– Ну, пойдем.
Оказывается, он все еще держал ее за руку – так и повел, как ребенка. Рука маленькая, хрупкая – как будто птичку держал. А ведь первый раз к ней прикоснулся. Дома засуетился, стал доставать одно, другое. Объяснять начал. Она смотрела и слушала.
– Вот эта – красивая.
– С Полунинского берега писал.
– И эта.
– На дороге к Гальцеву писал, после дождя, видишь – лужи. Так волшебно было! У меня не очень получилось. День необыкновенный, знаешь: и ветер, и дождь, и солнце, и радуга огромная – во все небо. У нас тут тучи, темно, а там, где Гальцево, – солнце светит и одновременно дождь идет, струи сверкают на солнце! Потом дымка появилась, засияло все!
Говорил и видел, что помогает – глаза у Марины уже другие совсем.
– Красиво.

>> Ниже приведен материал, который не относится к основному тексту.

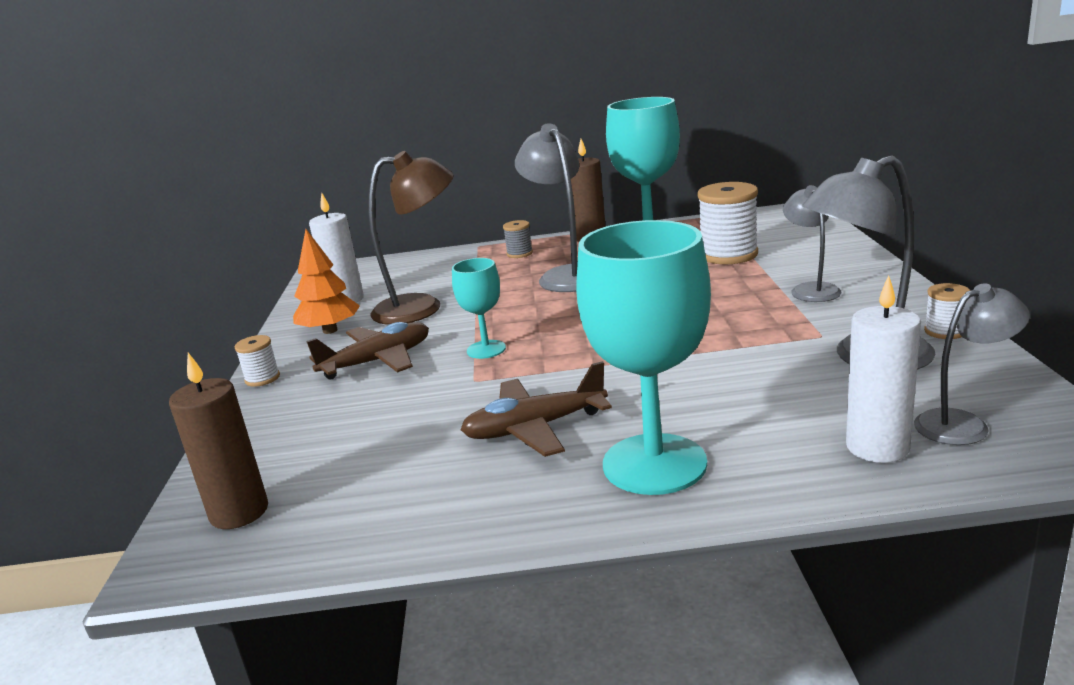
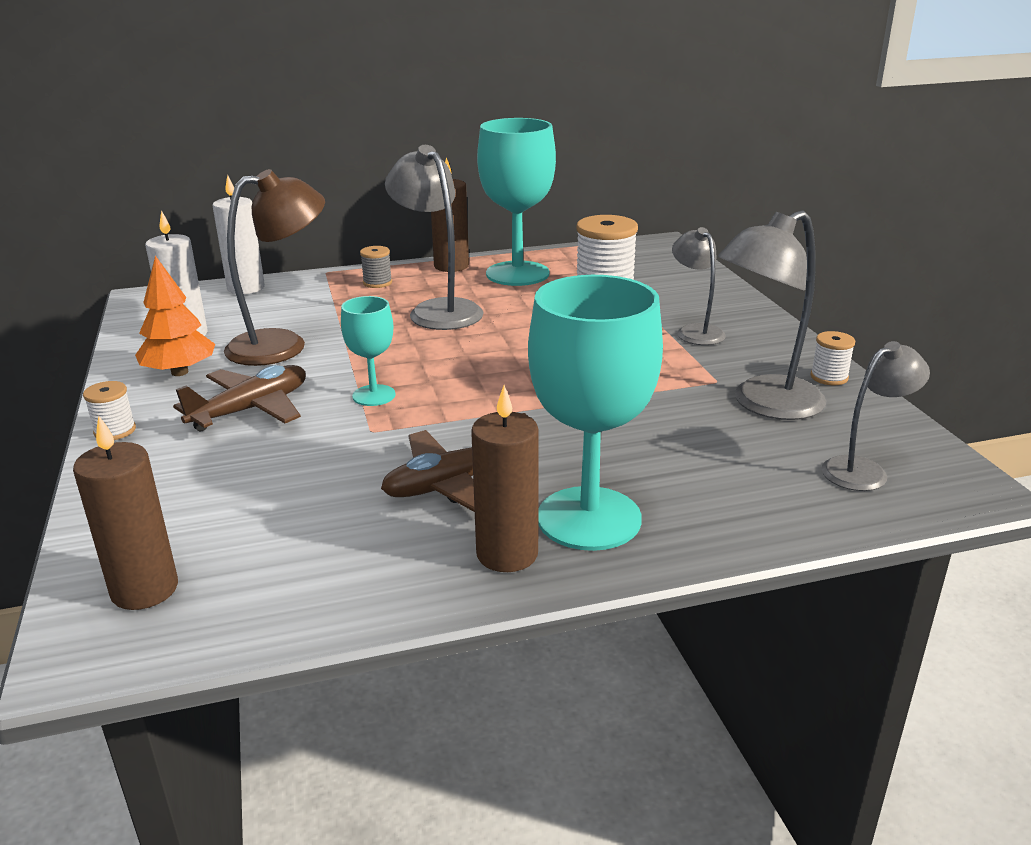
camera: 15 degrees left, 5 degrees up
white candle [846,275,921,463] -> white candle moved to [213,175,265,294]
none -> brown candle [471,385,539,572]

Маленькие картиночки какие – там, на выставке, у тебя большие были.
– Ты понимаешь, здесь трудно с большим форматом – все ж на себе таскаю! Я пробовал – на холстах неудобно, провисают, пока довезешь. Подрамники объемные, много не потащишь опять же. Пробовал на оргалите – он тоже тяжелый. Решил в конце концов, буду маленькие писать на оргалите, а наброски – побольше, углем. Пастелью еще пробовал, но мне не очень нравится, там все-таки цвет такой… белесый. Блеклый.
– Ну да, у тебя все ярко.
– А потом дома я картину пишу – уже на холсте, большую. Правда, у матери тесно, не развернешься.
– А акварель? Красиво – акварелью.
– Акварель мне не очень дается. С ней терпение нужно, а я знаешь, как пишу?
– Как?
– О! В полной ярости!
– Интересно…
– Я акварелью раньше писал, много. Тебя вот пытался…
– Меня?
– Да, ты акварельная такая была… прозрачная.
– А сейчас? Не акварель?
– Сейчас… нет.
– А что?
– Рисунок карандашом.
– Ты так всех видишь, да?
– Да. Я сразу человека определяю по тому, чем бы написал: маслом, акварелью. Вижу – чей типаж. Ты была – акварельная… прозрачная.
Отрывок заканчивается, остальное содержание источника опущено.